◆ Text block
-- Opening Marker --

I really enjoy bitching about things…

This morning, I find myself with a touch of writer’s block. When that happens, I often go to my original Google version of this blog to find inspiration. I did write a few posts on the old blog that are chestnuts… or evergreen… or whatever. At the very least, I can find book reviews that I can repost, although I’m slowly running out of those.

I am working on reading a book right now, but as usual, I keep falling asleep before I can make too much progress. I probably should invest in a chair for reading, rather than reading in bed. Nowadays, I drop off at the drop of a hat if I’m lying down and comfortable. I have really excellent Comphy sheets on my bed, too, which makes for prime sleeping conditions. I don’t work for the company or get any kickbacks. I just really like the sheets, which I discovered on a visit to a B&B in Goshen, Virginia.

ETA: Many apologies, since I have already bitched about this particular complaint on the new blog… the original re-run repost is not exactly the same as this one, but it does include the same screenshots and basic story. Oh well. Maybe I’ll think of something totally fresh later.

-- Closing Marker --

◆ Problem to solve
According to the blog post, where did the writer discover the Comphy sheets? Rely only on the blog post above.

◆ Joint position lists
-- Opening Marker --

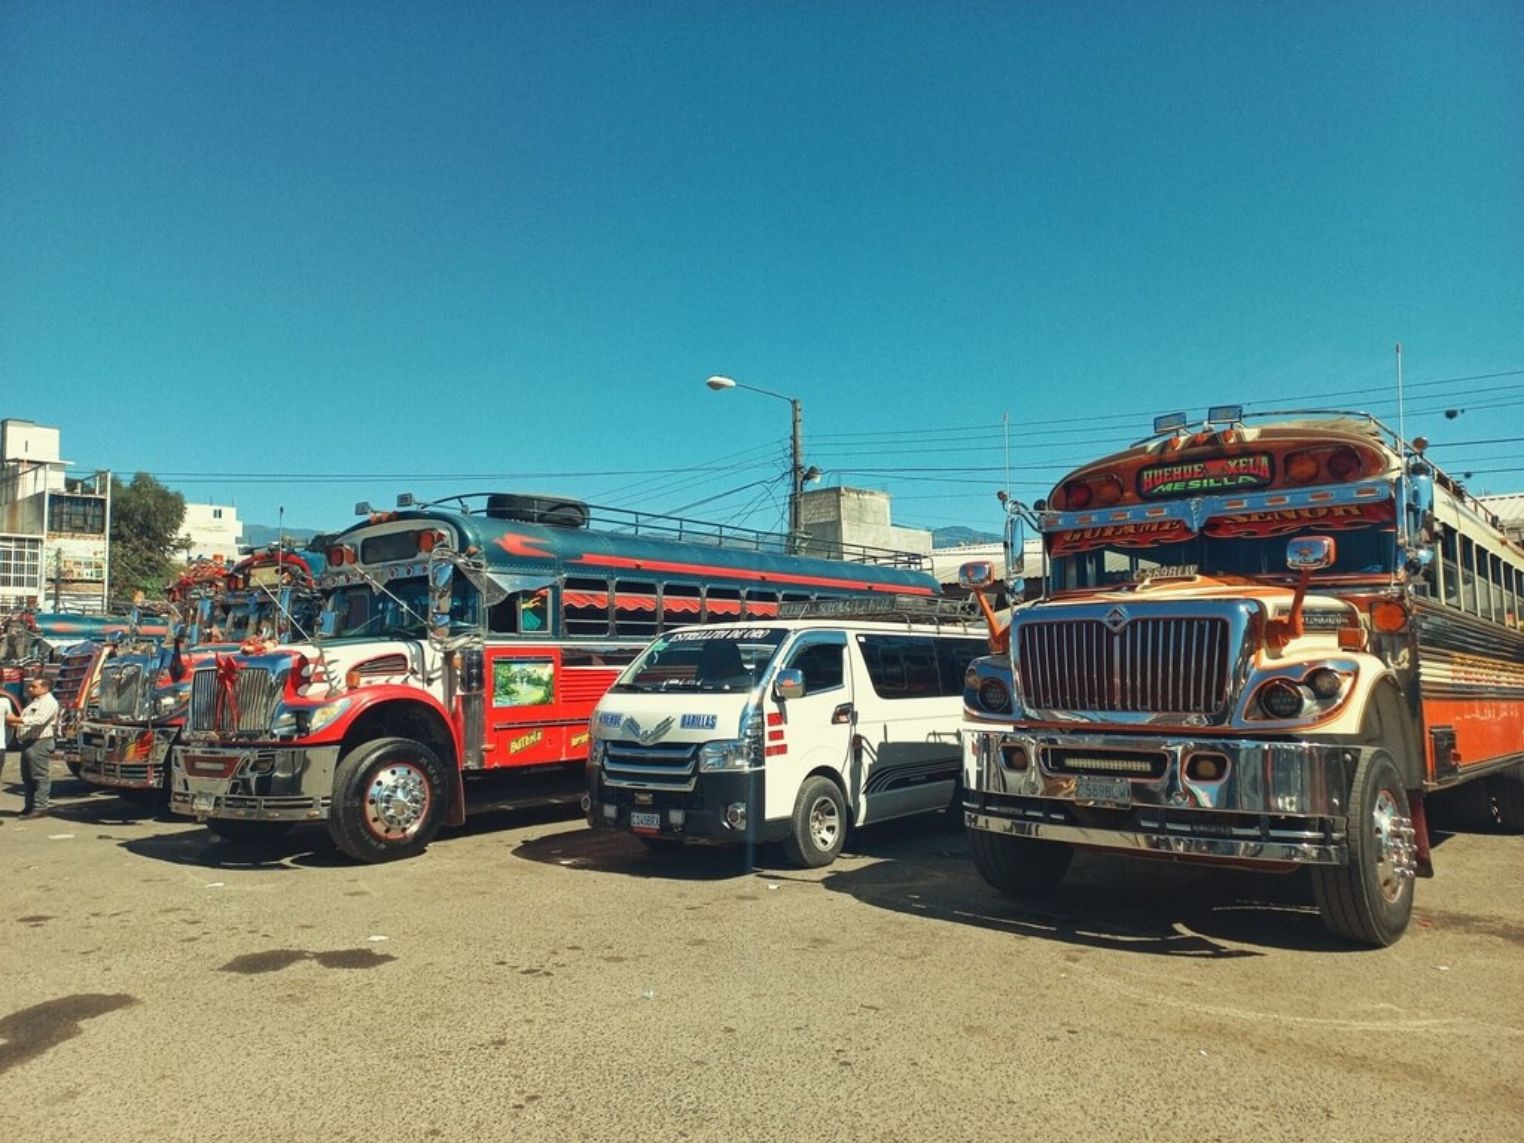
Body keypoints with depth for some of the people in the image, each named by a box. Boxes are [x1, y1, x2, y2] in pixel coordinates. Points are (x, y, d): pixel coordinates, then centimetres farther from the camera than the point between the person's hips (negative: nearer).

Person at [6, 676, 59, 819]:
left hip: (39, 743, -11)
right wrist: (14, 723, 10)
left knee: (40, 776, -9)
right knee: (27, 777, 12)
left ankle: (40, 808, -9)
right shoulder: (35, 702, 24)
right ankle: (29, 806, 18)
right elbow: (26, 721, 28)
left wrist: (16, 719, -22)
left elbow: (38, 720, -23)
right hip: (28, 743, 11)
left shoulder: (49, 702, -9)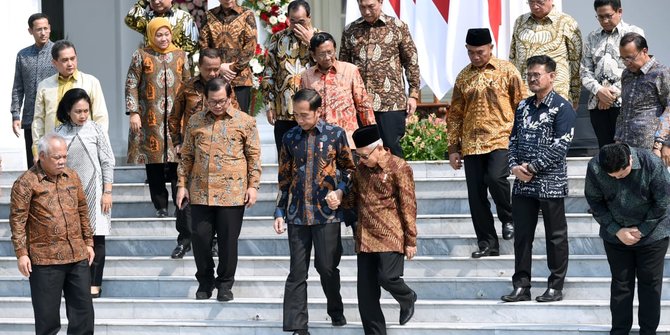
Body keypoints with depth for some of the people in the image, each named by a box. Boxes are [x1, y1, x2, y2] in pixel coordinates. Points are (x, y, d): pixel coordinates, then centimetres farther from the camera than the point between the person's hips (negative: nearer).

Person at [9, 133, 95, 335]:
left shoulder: (72, 177, 10)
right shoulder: (26, 183, -7)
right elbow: (17, 220, -8)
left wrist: (88, 242, 16)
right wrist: (21, 253, -12)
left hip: (77, 256, 5)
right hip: (45, 259, -5)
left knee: (83, 310, 8)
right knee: (47, 314, 1)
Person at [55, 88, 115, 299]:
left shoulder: (95, 130, -1)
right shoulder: (60, 133, 3)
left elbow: (107, 162, 0)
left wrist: (107, 192, -5)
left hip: (93, 192, -2)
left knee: (96, 238, 0)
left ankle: (94, 284, 6)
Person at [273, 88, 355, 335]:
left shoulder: (335, 134, -1)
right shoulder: (290, 138, 6)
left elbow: (348, 168, 9)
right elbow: (284, 179, 11)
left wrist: (341, 190, -9)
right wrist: (279, 212, 8)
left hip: (327, 213, -2)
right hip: (297, 214, 2)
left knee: (327, 267, 4)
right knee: (297, 272, 2)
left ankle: (336, 311, 30)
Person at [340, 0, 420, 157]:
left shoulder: (398, 27, 3)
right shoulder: (350, 30, 10)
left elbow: (411, 62, 5)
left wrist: (413, 94, 0)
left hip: (391, 102, -3)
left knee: (391, 149, -2)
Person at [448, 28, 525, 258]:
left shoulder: (506, 71, 1)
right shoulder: (463, 77, 11)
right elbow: (455, 115, 15)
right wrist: (453, 148, 11)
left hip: (501, 138, -4)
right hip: (472, 144, 4)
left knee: (495, 177, -26)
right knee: (476, 194, 1)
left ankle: (509, 218, 1)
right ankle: (487, 243, 12)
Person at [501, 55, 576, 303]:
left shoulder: (562, 107, -7)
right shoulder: (523, 107, 13)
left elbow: (560, 146, -15)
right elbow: (513, 139, 13)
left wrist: (532, 167, -15)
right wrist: (515, 166, -5)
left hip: (551, 183, -6)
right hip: (523, 184, 6)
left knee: (555, 236, 4)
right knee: (522, 235, 8)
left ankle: (555, 287, 11)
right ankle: (521, 286, 14)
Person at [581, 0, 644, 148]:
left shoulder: (634, 33, 4)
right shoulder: (592, 37, 17)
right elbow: (585, 70, 12)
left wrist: (614, 93, -11)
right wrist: (598, 90, -7)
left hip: (623, 101, -4)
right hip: (597, 103, 4)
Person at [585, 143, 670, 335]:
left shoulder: (652, 164, -25)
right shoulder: (594, 168, -19)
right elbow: (595, 203, -8)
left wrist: (642, 230, -14)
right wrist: (617, 230, -14)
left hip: (652, 234, -1)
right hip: (615, 235, 2)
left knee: (650, 283, 5)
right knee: (620, 283, 7)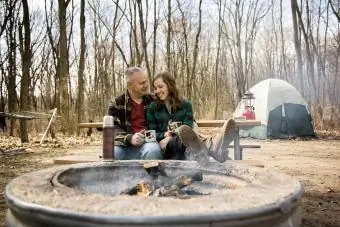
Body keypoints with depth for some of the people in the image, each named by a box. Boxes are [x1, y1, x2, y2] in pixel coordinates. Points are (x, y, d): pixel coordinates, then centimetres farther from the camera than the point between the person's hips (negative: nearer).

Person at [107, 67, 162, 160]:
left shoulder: (153, 101, 15)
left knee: (152, 150, -35)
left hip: (148, 142, 1)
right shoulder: (116, 103, 9)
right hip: (125, 146, -1)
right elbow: (112, 128, 1)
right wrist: (129, 138, -18)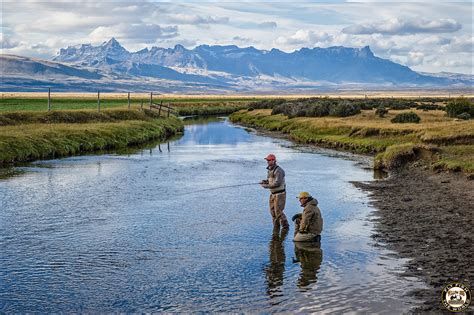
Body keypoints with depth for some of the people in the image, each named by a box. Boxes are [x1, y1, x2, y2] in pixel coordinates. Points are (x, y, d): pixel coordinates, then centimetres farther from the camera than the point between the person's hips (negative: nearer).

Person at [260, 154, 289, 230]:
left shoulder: (278, 171, -19)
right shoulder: (269, 170, 9)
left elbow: (277, 183, -26)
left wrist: (266, 186, -21)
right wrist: (264, 181, -2)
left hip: (280, 194, -9)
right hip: (273, 194, 9)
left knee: (278, 211, -10)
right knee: (273, 211, 10)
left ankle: (285, 227, 6)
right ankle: (276, 228, 20)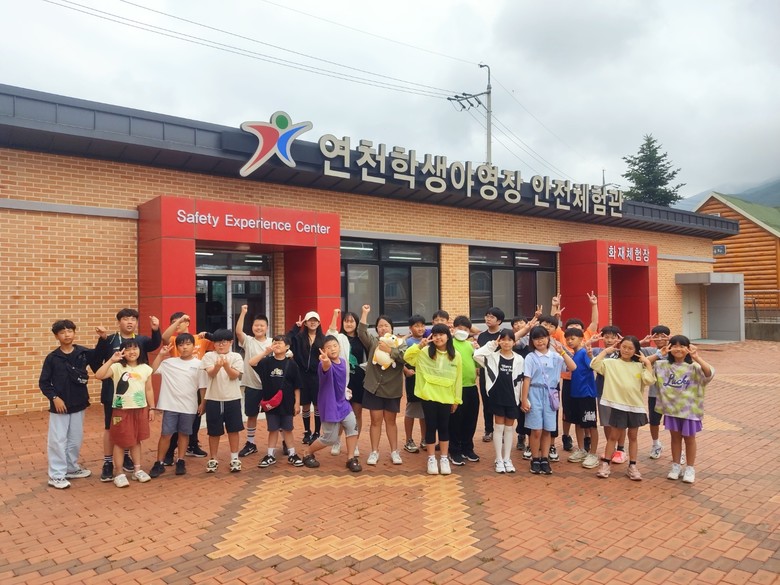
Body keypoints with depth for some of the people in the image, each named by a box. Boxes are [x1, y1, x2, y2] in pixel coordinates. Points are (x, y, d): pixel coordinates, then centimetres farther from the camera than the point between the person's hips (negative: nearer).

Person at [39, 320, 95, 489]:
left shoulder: (83, 353, -1)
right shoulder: (52, 358, -6)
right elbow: (43, 382, -3)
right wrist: (54, 397, -14)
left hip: (78, 405, 3)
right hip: (59, 406, -3)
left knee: (76, 440, 13)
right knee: (58, 440, 0)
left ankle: (72, 468, 29)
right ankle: (56, 475, 9)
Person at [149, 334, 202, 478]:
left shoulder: (199, 364, -2)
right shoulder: (169, 362, 1)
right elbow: (152, 371, -3)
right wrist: (160, 355, -7)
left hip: (189, 406, 0)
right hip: (171, 405, 0)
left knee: (184, 434, 11)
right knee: (166, 434, 3)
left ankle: (180, 462, 23)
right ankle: (159, 463, 13)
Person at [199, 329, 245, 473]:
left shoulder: (236, 357, 0)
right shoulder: (209, 356, 0)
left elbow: (235, 376, -12)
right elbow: (211, 374, -15)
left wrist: (226, 366, -31)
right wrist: (217, 366, -37)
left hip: (232, 399, 0)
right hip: (213, 399, 0)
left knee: (233, 429, 7)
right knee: (214, 431, 9)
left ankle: (234, 459, 18)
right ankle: (213, 459, 22)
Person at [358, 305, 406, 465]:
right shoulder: (373, 342, 3)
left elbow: (404, 357, -15)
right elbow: (361, 333, -14)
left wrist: (389, 350, -25)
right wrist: (364, 313, -18)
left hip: (392, 389, 0)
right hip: (374, 387, 0)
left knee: (390, 421, 11)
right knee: (376, 420, 6)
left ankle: (394, 452, 19)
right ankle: (374, 452, 15)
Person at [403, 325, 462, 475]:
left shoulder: (456, 356, 0)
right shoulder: (425, 352, -3)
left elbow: (458, 379, 4)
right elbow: (406, 356, -8)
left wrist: (457, 399, 5)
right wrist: (419, 345, -21)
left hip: (446, 398, 1)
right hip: (429, 396, -1)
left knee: (444, 427, 9)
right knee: (431, 427, 6)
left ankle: (444, 458, 21)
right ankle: (431, 459, 17)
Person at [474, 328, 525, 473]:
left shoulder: (519, 359, 1)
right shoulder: (493, 356, -4)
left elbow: (521, 381, 4)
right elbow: (477, 355, -21)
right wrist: (491, 345, -16)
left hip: (512, 398, 2)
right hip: (497, 396, -2)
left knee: (509, 428, 10)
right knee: (499, 427, 5)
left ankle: (507, 459, 20)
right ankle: (499, 460, 14)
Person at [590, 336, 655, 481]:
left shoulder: (639, 366, 5)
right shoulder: (611, 363, -3)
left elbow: (649, 380, -8)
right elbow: (594, 364, -18)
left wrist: (647, 362, -6)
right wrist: (607, 350, -9)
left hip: (635, 405, 3)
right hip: (617, 404, -2)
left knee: (633, 437, 12)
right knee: (613, 436, 6)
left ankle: (632, 466, 21)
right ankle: (605, 464, 14)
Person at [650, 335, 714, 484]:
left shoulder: (693, 367, -10)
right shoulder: (663, 365, -2)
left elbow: (709, 374, -27)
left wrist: (697, 358, -30)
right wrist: (659, 354, -13)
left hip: (689, 408, -2)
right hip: (671, 408, 2)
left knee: (689, 438, 11)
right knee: (675, 437, 14)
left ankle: (690, 468, 24)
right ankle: (676, 466, 27)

-- Closing Marker --

◆ Output of the exercise
On a visit to a B&B in Goshen, Virginia.